ASK A PHYSICAL THERAPIST

Q: Please guide me about Carpal Tunnel Syndrome. I was diagnosed CTP about a week ago.
A:
Carpal tunnel syndrome (CTS) is an entrapment neuropathy caused by compression of the median nerve as it travels through the wrist's carpal tunnel. CTS is caused by repetitive movements, awkward postures, forceful exertions, vibration, or compression (pressing against hard surfaces).

Early symptoms of carpal tunnel syndrome include pain and numbness. Sensory changes and paresthesia can occur along the median nerve distribution in the hand. Pain also can radiate up the affected arm. It may radiate into the upper extremity, shoulder, and neck. With further progression, night pain, hand weakness, decreased fine motor coordination, decreased grip strength, clumsiness, reduced wrist mobility and thenar atrophy can occur. Many patients will report an improvement in symptoms following shaking or flicking of their hands. Patients with mild to moderate symptoms can be effectively treated in a primary care environment Make some modifications in your activities, take sufficient rest and variation of movements. Often simple obvious alterations to the working practice can be beneficial in controlling milder symptoms of CTS. Other modalities include ultrasound electromagnetic field therapy and splinting.

Q: Doctor I have severe tailbone pain. Please guide me.
A:
Coccydynia is a condition in which a patient experiences tailbone pain. The pain is most commonly triggered in a sitting position, but may also occur when the individual changes from a sitting to a standing position. Most cases will resolve within a few weeks to months, however, for some patients the pain can become chronic, having negative impacts on quality of life. Although primarily a clinical diagnosis, dynamic radiographs can be used in diagnosis. Radiographs are usually taken if the pain persists for a duration that is greater than 8 weeks. The initial goal of treatment should be focused on providing postural education. Individuals are taught to correct their sitting posture by sitting more erectly on a firm chair. A proper sitting posture ensures weight is taken off the coccyx and is instead loaded onto the ischial tuberosities and the thighs. Patients should be advised to avoid any positions or movements that might exacerbate their symptoms. Physiotherapists may also recommend the use of cushions. Modified wedge-shaped cushions (coccygeal cushions), which can be purchased over the counter, help to relieve the pressure placed on the coccyx during sitting. Donut-shaped or circular cushions may also be used. The use of cushions can be recommended over a 6-8 weeks period. Techniques like massage, stretching, mobilization, manipulation, and modalities can also be used by a PT.

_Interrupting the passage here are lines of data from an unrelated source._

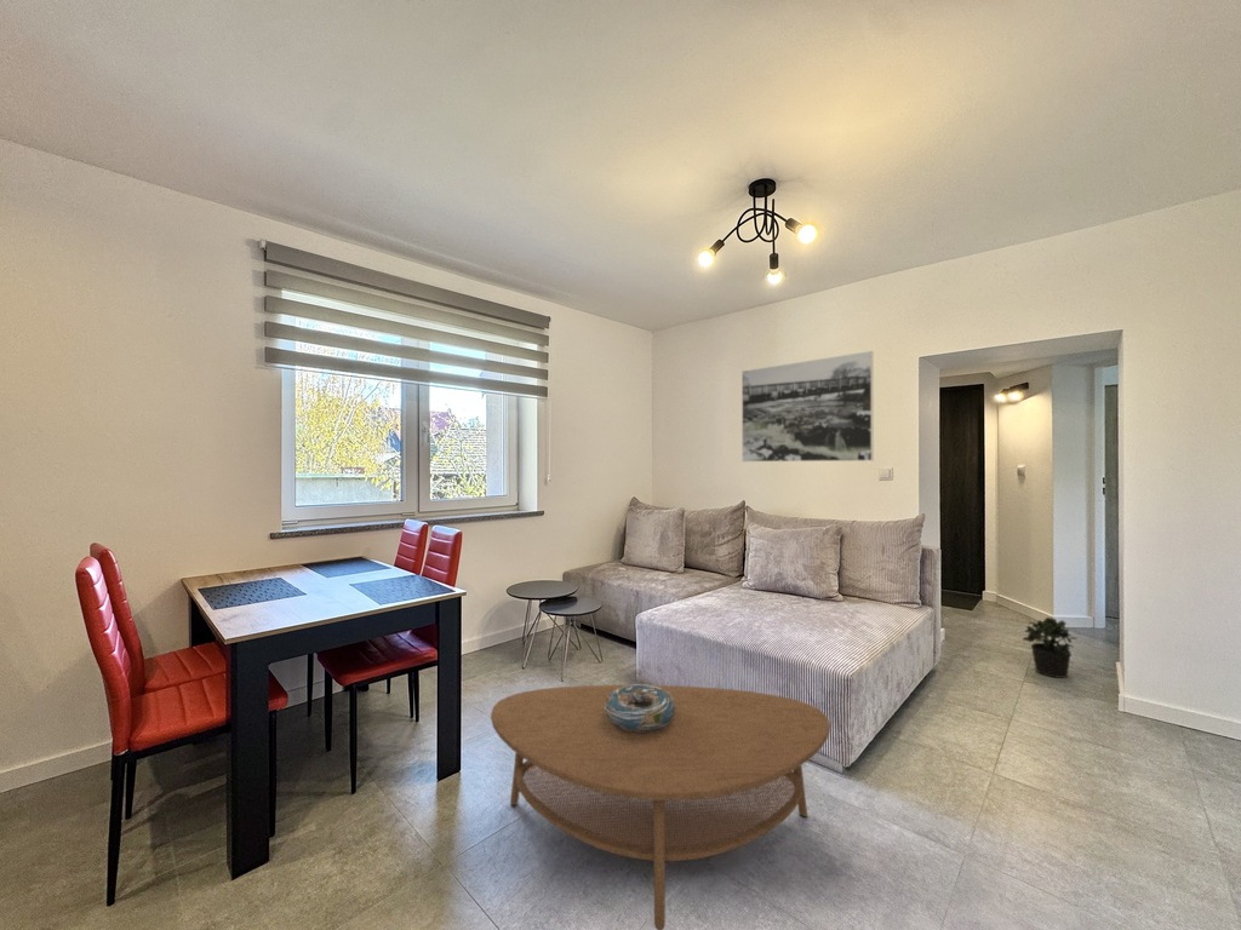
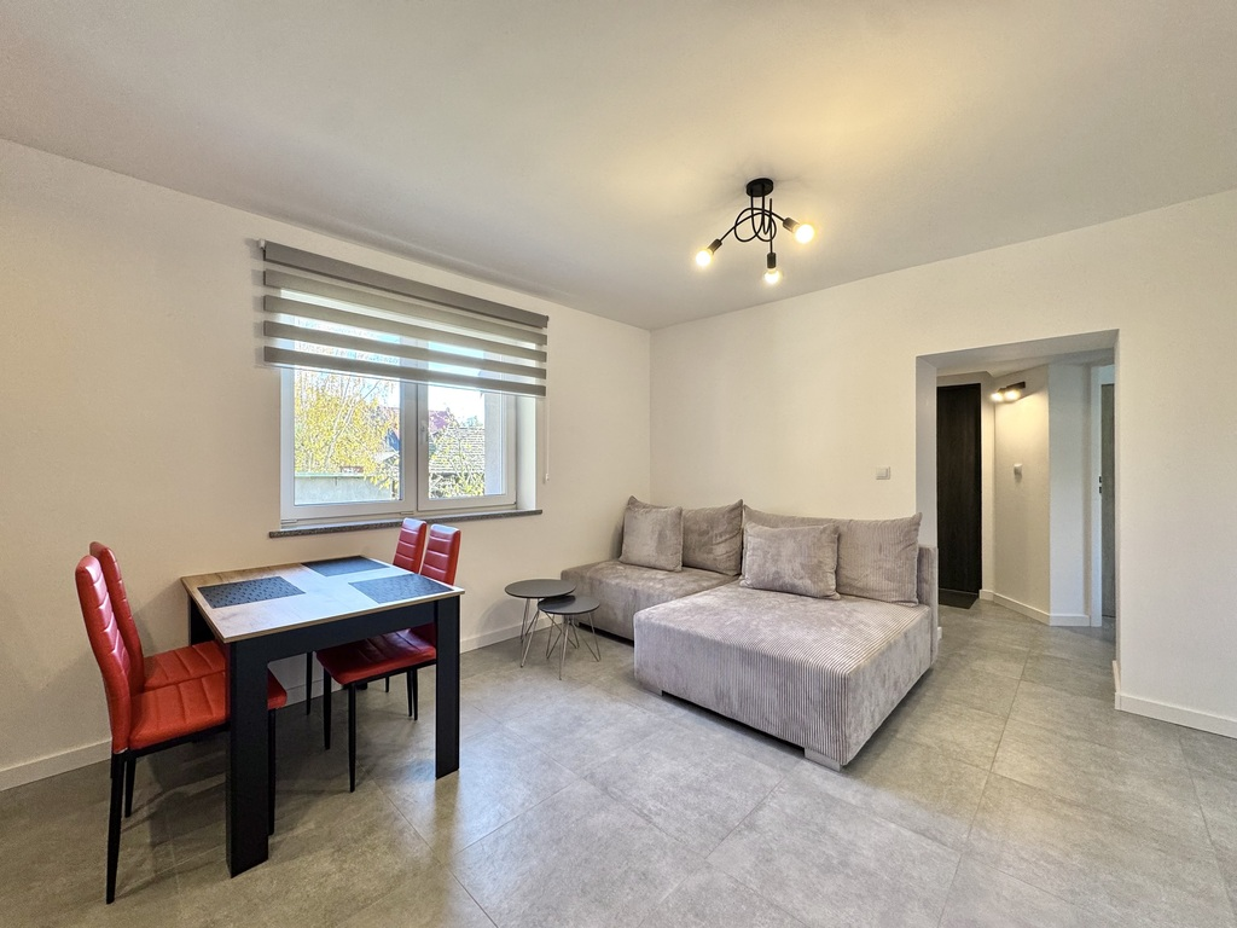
- coffee table [490,684,831,930]
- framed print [740,350,875,463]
- decorative bowl [605,683,675,733]
- potted plant [1022,616,1077,679]
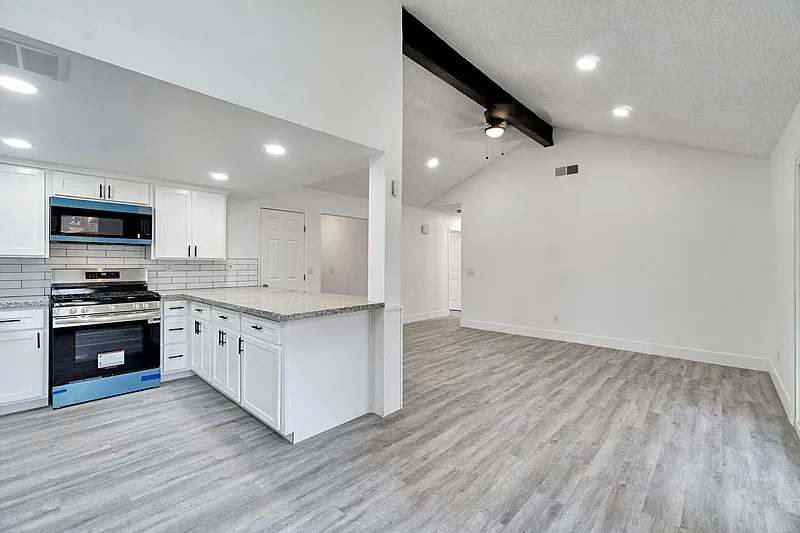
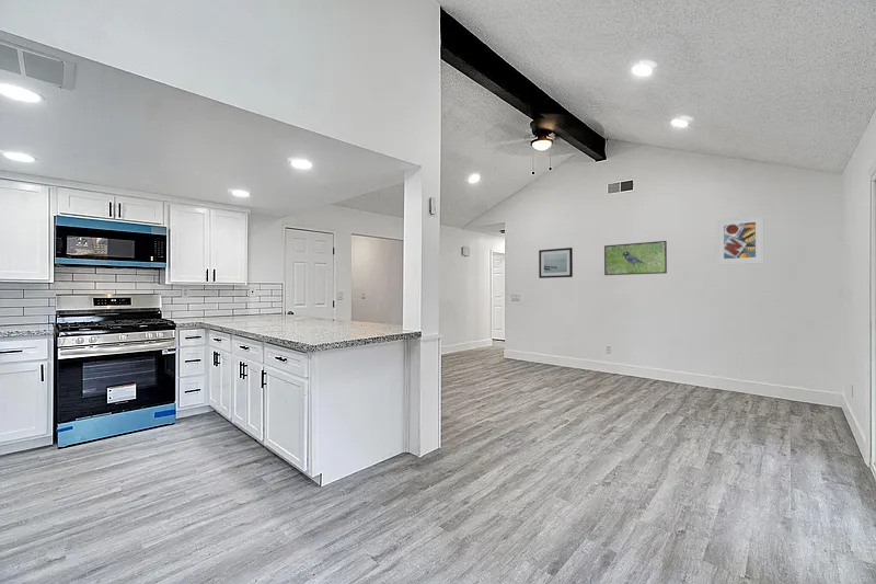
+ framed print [715,214,765,266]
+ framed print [603,240,668,276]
+ wall art [538,247,574,279]
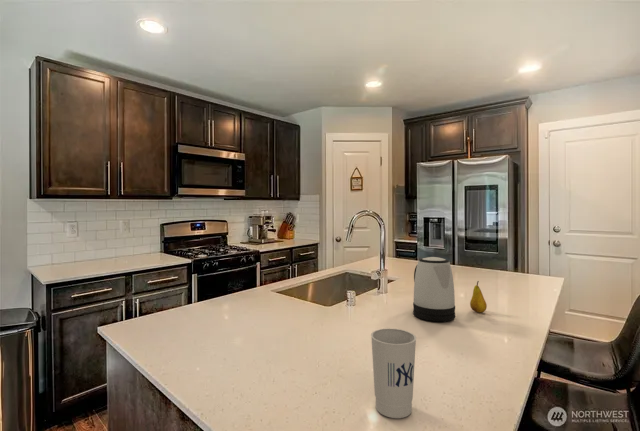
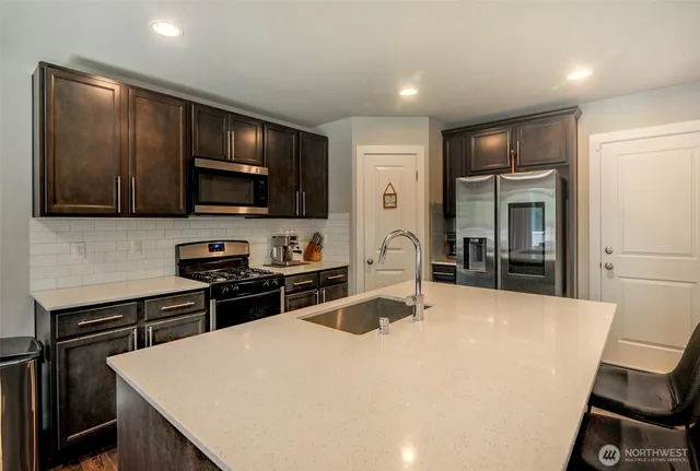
- kettle [412,256,456,322]
- cup [370,328,417,419]
- fruit [469,280,488,314]
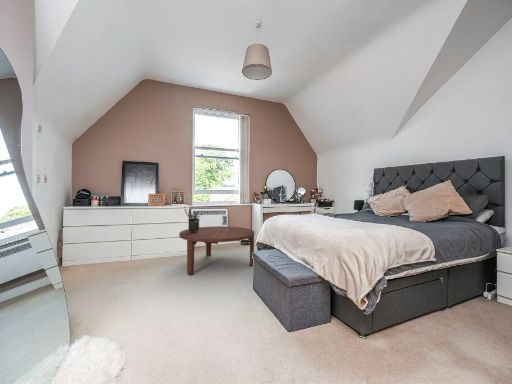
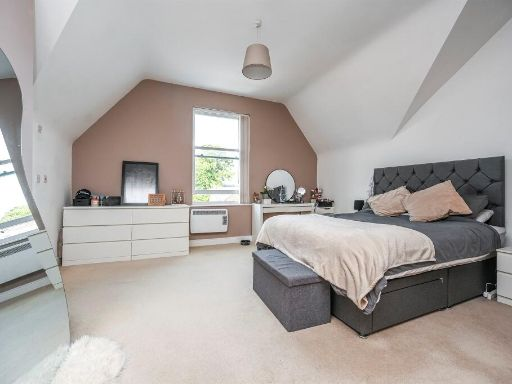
- potted plant [183,205,204,232]
- coffee table [178,225,255,276]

Q: am a 31-year-old male who had my shoulder dislocated after an accident. Please guide how can a physiotherapist help.
A:
Traumatic shoulder dislocation is the most common large joint dislocation in the human body. As these injuries commonly occur in sports, it is typically a condition that affects a younger population. As a result, early intervention must be carried out to avoid chronic shoulder instability in the future for patients. There are two types of traumatic dislocation, the anterior being the most common with up to 97% of cases. Posterior dislocations are rare and account for 3% which can be most complex given that there is usually an associated injury to the rotator cuff muscles as well. Patients can also have non-traumatic shoulder dislocations where repeated shoulder movements may gradually stretch out the soft tissue cover around the joint (the joint capsule). This can happen with athletes such as throwers and swimmers. Following capsular stretching, the rotator cuff muscles can become weak, affecting how the muscles around the shoulder interact with each other and, in turn, leading to an imbalance of the shoulder. As traumatic anterior dislocation is the most common, this will be the focus of the following information. A traumatic anterior shoulder dislocation is a very distributive injury and severe pain is felt in the upper arm, axilla region, and shoulder joint region. Normally the arm will be held into medial rotation (across your body) as any movement away from the body evokes more pain. There will be a visible change of shoulder position, often with it being held forward. The rehabilitation plan includes Phase 1 (up to 6 weeks) – the goal is to maintain anterior-inferior stability and ensure a safe progressive range of movement. Early isometric exercises are introduced. Pain should not exceed 3/10 on your self-perceived pain scale whilst completing this exercise program. The second phase focuses on early strength training, especially the external rotation. The third or the advanced phase includes more challenging exercises, weights, and functional movements. As part of a comprehensive treatment approach, your musculoskeletal physiotherapist may also use a variety of other pain-relieving treatments to support symptom relief and recovery. Whilst recovering you might benefit from further assessment to ensure you are making progress and establish appropriate progression of treatment. Ongoing support and advice will allow you to self-manage and prevent future re-occurrence.